- Consigne: Renommez « elbow » en « forearm » dans les lignes des enregistrements, à partir de celle qui contient « right wrist: (72, 295, -31) » et jusqu'à celle qui contient « left hip: (383, 368, 1) », toutes deux comprises. Recopiez ces lignes sans rien y changer d'autre.

(Coordonnées des boîtes englobantes)

..............................

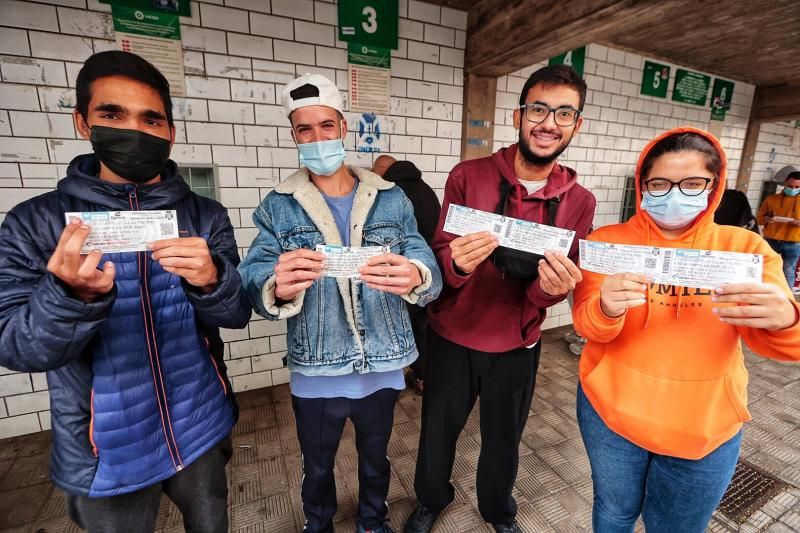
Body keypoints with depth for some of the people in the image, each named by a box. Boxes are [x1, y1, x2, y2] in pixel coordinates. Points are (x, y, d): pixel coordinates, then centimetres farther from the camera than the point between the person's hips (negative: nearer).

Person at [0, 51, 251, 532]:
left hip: (201, 431, 2)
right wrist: (72, 295, -31)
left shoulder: (206, 216, -7)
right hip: (105, 453, -1)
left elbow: (237, 314, -10)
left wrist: (210, 279, -31)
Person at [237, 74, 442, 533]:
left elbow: (428, 268, -11)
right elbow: (253, 281, -15)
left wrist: (415, 276, -35)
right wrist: (278, 288, -39)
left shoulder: (392, 199, -4)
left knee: (376, 458, 27)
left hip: (383, 368, 1)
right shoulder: (277, 208, -5)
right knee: (317, 468, 26)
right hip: (316, 374, 0)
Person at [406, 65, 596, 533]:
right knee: (438, 431, 20)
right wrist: (457, 264, -35)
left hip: (517, 345, 2)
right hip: (452, 337, -1)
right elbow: (438, 255, -13)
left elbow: (557, 286, -3)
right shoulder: (468, 177, -12)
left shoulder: (580, 202, -6)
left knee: (504, 439, 24)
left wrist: (554, 287, -27)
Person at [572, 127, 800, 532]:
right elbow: (587, 325, -16)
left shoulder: (745, 247, -5)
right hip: (611, 412, -1)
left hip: (707, 427, 2)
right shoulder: (607, 241, -10)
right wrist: (606, 310, -39)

..............................

- Résultat obtenu:
right wrist: (72, 295, -31)
left shoulder: (206, 216, -7)
right hip: (105, 453, -1)
left forearm: (237, 314, -10)
left wrist: (210, 279, -31)
Person at [237, 74, 442, 533]:
left forearm: (428, 268, -11)
right forearm: (253, 281, -15)
left wrist: (415, 276, -35)
right wrist: (278, 288, -39)
left shoulder: (392, 199, -4)
left knee: (376, 458, 27)
left hip: (383, 368, 1)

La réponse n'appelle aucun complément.